*TASK OBJECTIVE*: Copy out each line of the data below in which "lines" appears.

Entries taken from a collection:
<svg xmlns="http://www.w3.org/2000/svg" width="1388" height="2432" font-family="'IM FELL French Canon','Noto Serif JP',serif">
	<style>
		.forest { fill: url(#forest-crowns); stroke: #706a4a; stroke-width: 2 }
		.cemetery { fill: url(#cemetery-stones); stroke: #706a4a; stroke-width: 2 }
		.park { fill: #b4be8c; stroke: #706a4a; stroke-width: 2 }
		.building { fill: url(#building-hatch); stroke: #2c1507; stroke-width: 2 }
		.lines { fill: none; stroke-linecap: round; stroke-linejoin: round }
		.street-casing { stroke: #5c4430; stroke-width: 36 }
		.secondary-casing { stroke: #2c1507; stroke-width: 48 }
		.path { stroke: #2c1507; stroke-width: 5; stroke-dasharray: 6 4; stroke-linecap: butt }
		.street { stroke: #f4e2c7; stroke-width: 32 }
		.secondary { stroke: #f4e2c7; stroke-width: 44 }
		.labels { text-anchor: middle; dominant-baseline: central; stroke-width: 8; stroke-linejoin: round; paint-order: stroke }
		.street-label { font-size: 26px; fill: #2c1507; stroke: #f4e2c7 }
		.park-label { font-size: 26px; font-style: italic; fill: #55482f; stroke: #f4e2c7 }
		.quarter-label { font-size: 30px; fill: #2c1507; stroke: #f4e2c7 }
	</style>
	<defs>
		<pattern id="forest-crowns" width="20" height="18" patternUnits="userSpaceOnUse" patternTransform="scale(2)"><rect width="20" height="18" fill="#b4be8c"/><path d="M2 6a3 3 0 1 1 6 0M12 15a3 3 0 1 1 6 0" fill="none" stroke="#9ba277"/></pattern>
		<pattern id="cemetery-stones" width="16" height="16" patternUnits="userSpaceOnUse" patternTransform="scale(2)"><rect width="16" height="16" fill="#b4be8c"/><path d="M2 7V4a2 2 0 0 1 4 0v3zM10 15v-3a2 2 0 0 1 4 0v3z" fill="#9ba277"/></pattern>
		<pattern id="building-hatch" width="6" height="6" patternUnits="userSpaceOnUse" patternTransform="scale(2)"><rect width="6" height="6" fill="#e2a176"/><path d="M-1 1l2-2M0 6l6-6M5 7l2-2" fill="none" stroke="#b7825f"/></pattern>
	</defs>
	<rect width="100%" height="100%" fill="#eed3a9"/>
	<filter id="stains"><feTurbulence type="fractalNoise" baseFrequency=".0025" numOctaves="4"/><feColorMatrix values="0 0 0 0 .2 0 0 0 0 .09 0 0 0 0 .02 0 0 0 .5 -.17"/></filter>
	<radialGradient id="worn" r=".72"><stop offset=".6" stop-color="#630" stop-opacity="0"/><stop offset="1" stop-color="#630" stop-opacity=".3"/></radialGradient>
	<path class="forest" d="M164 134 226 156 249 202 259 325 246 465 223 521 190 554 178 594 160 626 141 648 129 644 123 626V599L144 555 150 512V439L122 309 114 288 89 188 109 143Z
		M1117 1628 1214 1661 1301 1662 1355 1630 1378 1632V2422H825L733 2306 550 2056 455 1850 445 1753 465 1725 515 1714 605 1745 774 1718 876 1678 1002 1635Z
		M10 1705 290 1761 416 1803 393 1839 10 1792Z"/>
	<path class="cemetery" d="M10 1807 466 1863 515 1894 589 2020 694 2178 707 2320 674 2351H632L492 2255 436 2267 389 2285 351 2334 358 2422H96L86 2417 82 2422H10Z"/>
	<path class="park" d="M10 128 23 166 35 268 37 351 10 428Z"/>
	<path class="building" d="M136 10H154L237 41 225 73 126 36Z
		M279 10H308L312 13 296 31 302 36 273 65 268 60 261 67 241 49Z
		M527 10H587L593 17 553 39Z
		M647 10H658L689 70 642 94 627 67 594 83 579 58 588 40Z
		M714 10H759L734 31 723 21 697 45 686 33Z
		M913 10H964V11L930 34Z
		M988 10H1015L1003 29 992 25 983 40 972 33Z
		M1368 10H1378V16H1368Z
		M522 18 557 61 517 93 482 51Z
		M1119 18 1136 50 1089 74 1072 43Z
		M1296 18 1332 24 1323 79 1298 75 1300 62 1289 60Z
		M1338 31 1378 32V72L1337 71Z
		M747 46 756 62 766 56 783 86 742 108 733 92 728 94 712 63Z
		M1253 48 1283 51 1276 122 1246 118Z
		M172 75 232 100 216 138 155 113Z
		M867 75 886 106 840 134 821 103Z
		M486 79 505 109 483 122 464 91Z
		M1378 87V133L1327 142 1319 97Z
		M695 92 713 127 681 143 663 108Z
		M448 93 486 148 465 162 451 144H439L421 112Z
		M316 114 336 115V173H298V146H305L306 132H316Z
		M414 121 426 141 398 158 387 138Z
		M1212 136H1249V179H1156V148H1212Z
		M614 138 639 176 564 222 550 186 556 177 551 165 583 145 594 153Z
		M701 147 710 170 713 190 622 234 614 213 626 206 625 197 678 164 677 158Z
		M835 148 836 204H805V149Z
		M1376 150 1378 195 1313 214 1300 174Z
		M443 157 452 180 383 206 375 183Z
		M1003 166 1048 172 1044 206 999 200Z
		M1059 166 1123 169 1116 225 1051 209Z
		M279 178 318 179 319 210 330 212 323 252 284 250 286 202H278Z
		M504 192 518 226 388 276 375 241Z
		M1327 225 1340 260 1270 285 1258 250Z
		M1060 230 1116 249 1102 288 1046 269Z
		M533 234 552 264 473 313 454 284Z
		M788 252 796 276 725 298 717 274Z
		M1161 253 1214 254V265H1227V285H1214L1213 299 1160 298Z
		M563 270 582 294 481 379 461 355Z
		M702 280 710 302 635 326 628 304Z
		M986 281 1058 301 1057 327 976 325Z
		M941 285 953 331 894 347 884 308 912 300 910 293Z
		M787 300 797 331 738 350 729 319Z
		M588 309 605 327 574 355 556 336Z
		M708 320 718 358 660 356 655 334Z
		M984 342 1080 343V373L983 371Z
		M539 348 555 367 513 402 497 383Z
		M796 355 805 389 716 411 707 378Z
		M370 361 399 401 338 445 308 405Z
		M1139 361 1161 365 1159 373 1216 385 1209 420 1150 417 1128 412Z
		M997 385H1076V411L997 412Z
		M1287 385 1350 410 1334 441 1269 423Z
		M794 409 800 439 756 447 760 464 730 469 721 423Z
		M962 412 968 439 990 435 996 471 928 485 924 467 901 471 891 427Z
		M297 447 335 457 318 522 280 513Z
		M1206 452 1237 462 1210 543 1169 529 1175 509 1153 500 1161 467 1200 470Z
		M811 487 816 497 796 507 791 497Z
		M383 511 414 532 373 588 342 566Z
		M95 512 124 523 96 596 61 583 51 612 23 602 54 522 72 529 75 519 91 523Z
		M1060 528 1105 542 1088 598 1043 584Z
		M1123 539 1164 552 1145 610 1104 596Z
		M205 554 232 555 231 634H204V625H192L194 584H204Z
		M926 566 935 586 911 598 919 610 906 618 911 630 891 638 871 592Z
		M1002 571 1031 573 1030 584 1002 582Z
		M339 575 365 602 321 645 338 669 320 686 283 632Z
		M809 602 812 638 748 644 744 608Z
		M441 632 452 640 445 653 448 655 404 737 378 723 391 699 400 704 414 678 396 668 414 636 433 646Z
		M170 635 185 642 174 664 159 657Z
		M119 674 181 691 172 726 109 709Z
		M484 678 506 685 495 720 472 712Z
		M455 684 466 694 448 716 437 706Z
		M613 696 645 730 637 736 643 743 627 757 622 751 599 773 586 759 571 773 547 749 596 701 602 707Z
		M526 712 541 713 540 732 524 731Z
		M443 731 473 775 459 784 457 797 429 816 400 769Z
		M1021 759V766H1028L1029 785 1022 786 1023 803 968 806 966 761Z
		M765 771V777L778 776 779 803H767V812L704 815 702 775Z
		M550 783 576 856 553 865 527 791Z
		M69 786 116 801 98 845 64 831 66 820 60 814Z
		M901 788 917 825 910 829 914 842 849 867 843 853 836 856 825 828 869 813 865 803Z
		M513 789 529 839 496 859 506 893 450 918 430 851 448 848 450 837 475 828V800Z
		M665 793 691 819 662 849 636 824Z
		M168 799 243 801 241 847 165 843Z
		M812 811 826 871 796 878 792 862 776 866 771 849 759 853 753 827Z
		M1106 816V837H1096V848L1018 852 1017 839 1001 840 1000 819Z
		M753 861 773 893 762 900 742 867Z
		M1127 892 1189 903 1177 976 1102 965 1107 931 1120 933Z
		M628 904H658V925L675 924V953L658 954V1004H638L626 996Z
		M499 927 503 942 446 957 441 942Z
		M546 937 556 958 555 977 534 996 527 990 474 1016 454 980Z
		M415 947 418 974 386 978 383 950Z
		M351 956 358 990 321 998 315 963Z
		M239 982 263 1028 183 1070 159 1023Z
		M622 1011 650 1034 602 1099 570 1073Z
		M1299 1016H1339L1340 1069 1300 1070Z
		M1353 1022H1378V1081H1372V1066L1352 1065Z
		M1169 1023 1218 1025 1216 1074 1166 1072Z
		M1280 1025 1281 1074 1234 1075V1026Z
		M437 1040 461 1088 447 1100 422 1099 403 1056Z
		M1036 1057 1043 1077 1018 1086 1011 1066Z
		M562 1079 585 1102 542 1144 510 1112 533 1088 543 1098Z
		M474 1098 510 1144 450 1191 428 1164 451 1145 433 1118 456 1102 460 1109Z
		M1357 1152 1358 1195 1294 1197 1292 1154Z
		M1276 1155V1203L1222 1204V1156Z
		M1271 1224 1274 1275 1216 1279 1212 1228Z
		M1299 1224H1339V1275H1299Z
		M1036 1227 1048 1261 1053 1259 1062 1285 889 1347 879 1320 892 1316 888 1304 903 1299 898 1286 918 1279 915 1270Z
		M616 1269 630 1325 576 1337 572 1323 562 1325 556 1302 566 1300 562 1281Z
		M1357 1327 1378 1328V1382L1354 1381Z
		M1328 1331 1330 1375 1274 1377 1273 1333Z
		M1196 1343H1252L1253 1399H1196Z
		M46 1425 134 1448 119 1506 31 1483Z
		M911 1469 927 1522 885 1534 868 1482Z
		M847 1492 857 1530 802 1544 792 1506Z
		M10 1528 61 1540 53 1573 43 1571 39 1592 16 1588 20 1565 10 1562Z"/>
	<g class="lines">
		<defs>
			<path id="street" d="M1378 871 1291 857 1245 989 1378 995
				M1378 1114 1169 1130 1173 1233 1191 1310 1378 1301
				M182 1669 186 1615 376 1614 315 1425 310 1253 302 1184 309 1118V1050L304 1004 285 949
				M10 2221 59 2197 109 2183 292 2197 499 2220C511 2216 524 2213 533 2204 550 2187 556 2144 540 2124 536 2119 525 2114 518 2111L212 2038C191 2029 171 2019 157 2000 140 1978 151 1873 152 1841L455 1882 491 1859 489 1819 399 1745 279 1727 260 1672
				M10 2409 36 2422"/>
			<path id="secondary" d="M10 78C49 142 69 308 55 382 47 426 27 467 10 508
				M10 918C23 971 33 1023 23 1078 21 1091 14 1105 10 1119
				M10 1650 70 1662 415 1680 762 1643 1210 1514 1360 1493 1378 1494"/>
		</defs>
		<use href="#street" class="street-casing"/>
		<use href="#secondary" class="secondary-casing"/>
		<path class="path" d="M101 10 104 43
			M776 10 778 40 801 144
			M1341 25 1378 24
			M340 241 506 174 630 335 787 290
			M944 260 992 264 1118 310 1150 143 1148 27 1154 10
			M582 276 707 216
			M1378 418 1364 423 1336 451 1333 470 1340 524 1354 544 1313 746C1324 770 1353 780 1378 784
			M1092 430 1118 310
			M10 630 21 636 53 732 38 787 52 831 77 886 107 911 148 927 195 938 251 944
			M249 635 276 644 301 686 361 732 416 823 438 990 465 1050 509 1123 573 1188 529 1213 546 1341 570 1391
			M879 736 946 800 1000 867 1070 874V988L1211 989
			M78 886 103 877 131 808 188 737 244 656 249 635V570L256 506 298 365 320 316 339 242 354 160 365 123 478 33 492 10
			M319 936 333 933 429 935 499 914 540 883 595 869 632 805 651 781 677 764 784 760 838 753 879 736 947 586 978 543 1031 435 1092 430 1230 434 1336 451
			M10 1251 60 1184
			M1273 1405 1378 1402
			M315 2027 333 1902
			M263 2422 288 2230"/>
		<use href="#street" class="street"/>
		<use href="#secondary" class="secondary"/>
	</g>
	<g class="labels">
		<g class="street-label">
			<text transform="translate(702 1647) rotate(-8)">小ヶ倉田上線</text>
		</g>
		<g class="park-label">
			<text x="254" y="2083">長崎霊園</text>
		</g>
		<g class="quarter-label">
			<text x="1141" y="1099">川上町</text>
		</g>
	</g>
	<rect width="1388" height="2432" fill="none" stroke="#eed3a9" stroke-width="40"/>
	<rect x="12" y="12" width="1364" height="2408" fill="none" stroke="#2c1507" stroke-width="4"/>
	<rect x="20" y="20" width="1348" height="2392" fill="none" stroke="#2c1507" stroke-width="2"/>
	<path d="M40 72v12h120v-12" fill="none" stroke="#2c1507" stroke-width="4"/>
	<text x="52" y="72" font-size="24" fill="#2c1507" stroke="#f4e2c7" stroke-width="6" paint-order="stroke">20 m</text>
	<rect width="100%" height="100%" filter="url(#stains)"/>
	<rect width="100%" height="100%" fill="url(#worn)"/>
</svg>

*RESULT OF THE EXERCISE*:
		.lines { fill: none; stroke-linecap: round; stroke-linejoin: round }
	<g class="lines">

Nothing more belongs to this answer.